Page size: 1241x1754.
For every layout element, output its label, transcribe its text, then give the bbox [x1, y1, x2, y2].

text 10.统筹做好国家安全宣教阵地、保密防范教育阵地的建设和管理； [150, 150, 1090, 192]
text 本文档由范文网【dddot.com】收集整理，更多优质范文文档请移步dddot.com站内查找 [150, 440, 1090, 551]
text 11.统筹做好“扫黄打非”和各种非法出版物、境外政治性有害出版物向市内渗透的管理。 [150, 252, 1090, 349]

◆ **TASK DETAILS**
Write out only those lines of the entries that lie between the line containing "For every layout" and the last line, inclusive, reproducing them exactly.

◆ **ANSWER TO THE PROBLEM**
For every layout element, output its label, transcribe its text, then give the bbox [x1, y1, x2, y2].

text 10.统筹做好国家安全宣教阵地、保密防范教育阵地的建设和管理； [150, 150, 1090, 192]
text 本文档由范文网【dddot.com】收集整理，更多优质范文文档请移步dddot.com站内查找 [150, 440, 1090, 551]
text 11.统筹做好“扫黄打非”和各种非法出版物、境外政治性有害出版物向市内渗透的管理。 [150, 252, 1090, 349]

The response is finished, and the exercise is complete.